Going by the current pace of spending and factors like shortage of quality teachers, India will take a whopping 126 years to reach standards of education on par with developed nations.
Going by the current pace of spending and factors like shortage of quality teachers, India will take a whopping 126 years to reach standards of education on par with developed nations, a report said today.
The paper by Assocham calls for “dramatic” changes in the country’s education system and claims that although India has made rapid strides, the yawning gap between the standards of education is not likely to be bridged soon as the developed world has not slowed down spending on education.
It said with India spending a mere 3.83 per cent of its gross domestic product (GDP) on education, the amount is not sufficient to catch up with developed economies, adding that it will take “six generations or 126 years to catch up with developed countries if we do not change our education system dramatically”.
In contrast, the US spends 5.22 per cent of its GDP on education, Germany spends 4.95 per cent while for UK it is 5.72 per cent.
“With the high GDP base of these developed countries, the absolute money earmarked for education is huge. For instance the size of the US GDP would be something like seven times the size of the Indian GDP and then on top of it, its ratio on education on a higher base would be very significant,” said Assocham Secretary General D S Rawat.

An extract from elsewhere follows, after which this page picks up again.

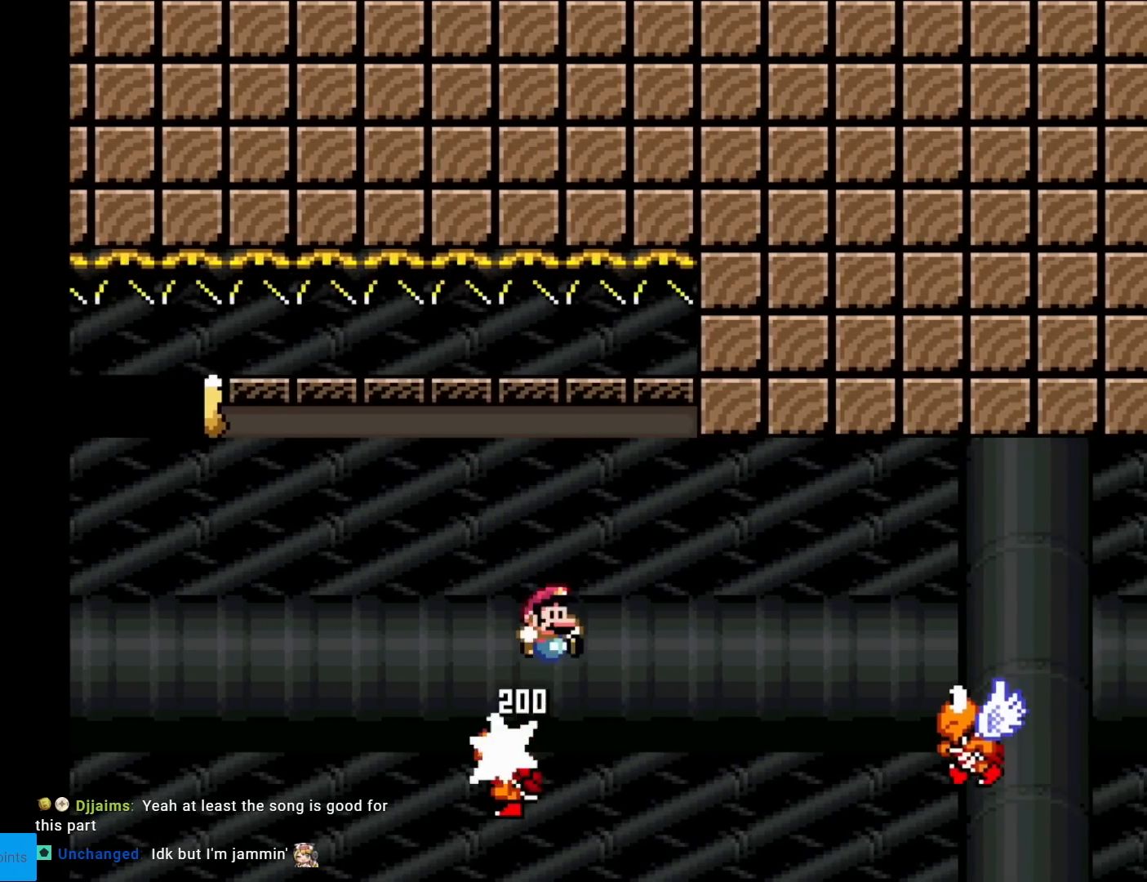
{"buttons": ["A", "X", "DPAD_RIGHT"], "events": [[83, "A", "up"], [467, "A", "down"]]}
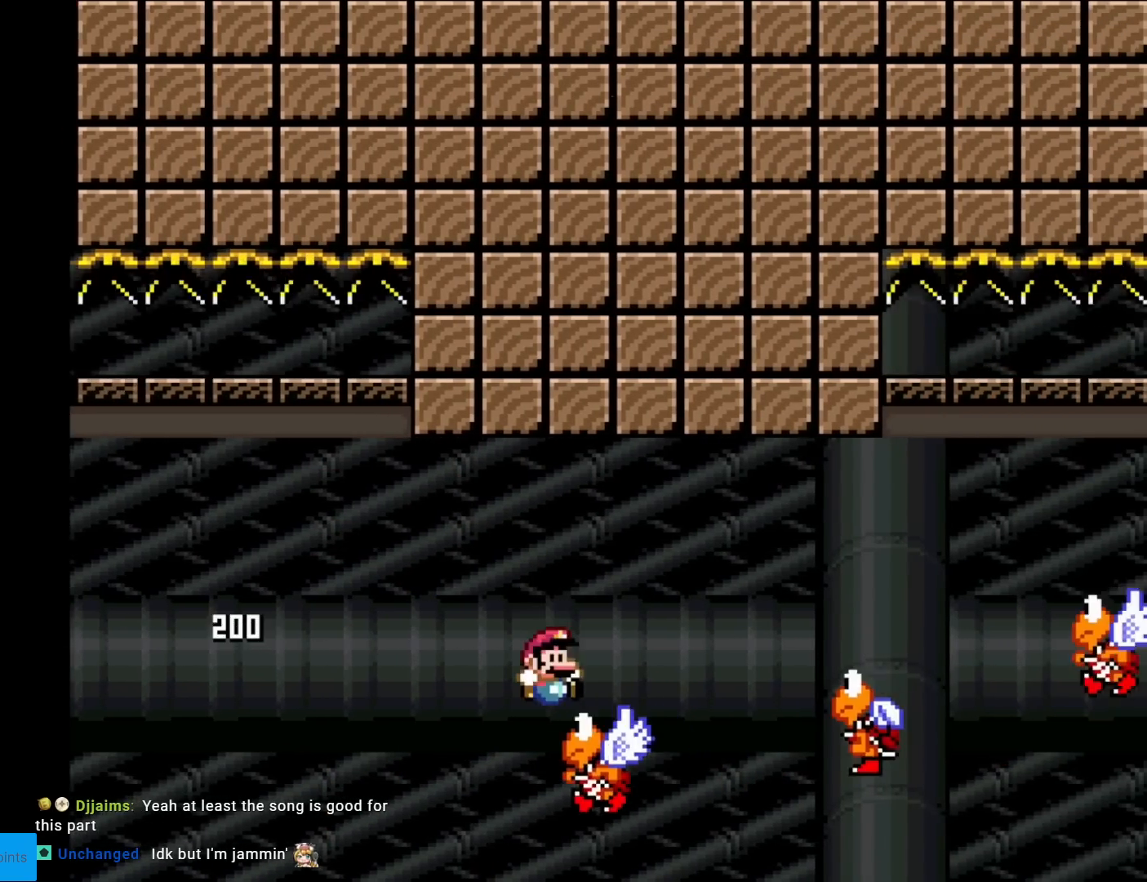
{"buttons": ["A", "X", "DPAD_RIGHT"], "events": [[117, "A", "up"], [284, "DPAD_RIGHT", "up"], [301, "DPAD_UP", "down"], [317, "DPAD_LEFT", "down"], [317, "DPAD_UP", "up"], [451, "DPAD_LEFT", "up"], [484, "A", "down"], [501, "DPAD_RIGHT", "down"]]}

Noting that India has resource constraints, the paper suggests the country to reach the levels of spending as recommended by the United Nations, which wants countries to spend at least 6 per cent of their GDP on education.
Moreover, shortage of quality teachers is among the major challenges facing the education sector. At present, the shortage of teachers has been measured at 1.4 million. Besides, 20 per cent of the teachers do not measure up to the standards of the National Council for Teachers’ Education (NCTE).
Also, due to absence of focus on effective skill development, India is one of the least skilled countries.